Bomb Appeal

WASHINGTON – A federal appeals court said Friday that an Arizona water district can charge more in upfront fees to public housing residents, even though the policy disproportionately affects minority customers and single mothers.

A three-judge panel of the 9th U.S. Circuit Court of Appeals acknowledged that the policy by the Maricopa Domestic Water Improvement District does have a discriminatory effect. But the court said the policy is not “impermissibly discriminatory” because there is a legitimate business reason for it – covering unpaid bills that Pinal County, which owns the Edwards Circle public housing, has refused to pay.

Jeffrey Matura, the water district’s attorney, welcomed the court’s decision because it “affirms what we always believed to be true.”

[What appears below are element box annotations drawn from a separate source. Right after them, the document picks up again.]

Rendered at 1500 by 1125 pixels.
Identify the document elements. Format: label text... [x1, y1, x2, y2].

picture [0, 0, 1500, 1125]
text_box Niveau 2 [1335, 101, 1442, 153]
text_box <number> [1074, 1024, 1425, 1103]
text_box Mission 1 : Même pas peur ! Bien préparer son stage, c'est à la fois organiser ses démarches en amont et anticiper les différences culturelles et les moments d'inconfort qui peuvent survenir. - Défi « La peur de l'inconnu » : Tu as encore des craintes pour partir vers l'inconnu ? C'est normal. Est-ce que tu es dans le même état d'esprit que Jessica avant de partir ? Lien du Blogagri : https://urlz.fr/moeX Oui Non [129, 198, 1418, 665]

“This policy was never intended to discriminate against anyone who lived in the public housing units, but rather as a way to protect the district’s financial stability,” said Matura, who argued the case before the court.

An attorney for the Southwest Fair Housing Council and the two tenants who brought the suit said she was disappointed with the ruling in what she called a “tough case.”

“This was a tough case and Southwest Fair Housing Council and the two individual plaintiffs … did their best over the past four years to get the policy changed for all the public housing residents in the District,” attorney Elizabeth Brancart said in an email Friday. “Unfortunately the case did not resolve in our favor.”

The case stems from the district’s decision in 2015 to charge new tenants at Edwards Circle a refundable service deposit of $180 to get water service – more than three times the $55 connection fee charged to all other customers of the district, which serves about 300 households.

That policy was the result of years of frustration at trying to get Pinal County to pay for the delinquent water bills of the Edwards Circle tenants. Since 2000, the district has required landlords to pay the outstanding bills of former tenants that were in excess of the security deposit.

The court said the county originally agreed to the landlord stipulation, but that, “Unfortunately for the District, it would not be so easy to get Pinal County to comply with that admission.”

The county told the district in 2001 to just cut off water to delinquent customers, but soon reversed course. The district raised the deposit for Edwards Circle residents in 2002 to $100.

But from 2011 to 2013, the district sent repeated delinquency notices to the county, which the county repeatedly refused to pay, according to the ruling. It also rebuffed the district’s threat to impose a lien on the property, arguing that the county was immune to such an action.

After repeated meetings on the matter with no resolution, the district imposed the $180 fee for Edwards Circle tenants as of Jan. 1, 2015.

When Tavita Peña and Jennifer Peters, both single moms, moved in to Edwards Circle in 2016, they had difficulty making the payment. Although they eventually were able to pay with help from family and nonprofit groups, they sued, claiming the deposit policy violated the Fair Housing Act, which prohibits discrimination by housing providers.

The district’s overall customer base is 45% white, 49.7% Hispanic, 2.9% Black and 2.2% Native American, the ruling said, and 34.3% of those tenants are single moms. By comparison, Edwards Circle customers in 2017 were 11.1% white, 33.3% Hispanic, 38.9 % Black and 16.7% Native American. Single moms made up 89% of the tenants.

“We argued that it was unfair to new public housing tenants to charge them such a large deposit regardless of their own payment histories or credit,” Brancart said. The tenants argued that the security deposit policy had a “discriminatory animus.”

But the circuit court said the tenants “failed to demonstrate robust causation” between the policy and its discriminatory effect. And it said it was “undisputed” that there was a “legitimate business interest” driving the policy.

“The record demonstrates that residents at Edwards Circle had previously left delinquent accounts in excess of their security deposit, which the district could recover from Pinal County,” said the opinion by Judge Carlos T. Bea. “It is self-evident that a business has a legitimate interest to be paid in full for services it has already provided pursuant to a valid contract.”

Matura said blame for the policy lies with Pinal County.

“All the district has ever asked was for Pinal County to pay for its own property and the services provided to its property,” he said. “If they had paid, we never would have had this issue.”

“We’re not sure how the county went sideways with this issue, but we hope that we can reach some common-sense solution with them to make sure this doesn’t happen again in the future,” Matura said.

A Pinal County spokesperson declined comment on the ruling Friday.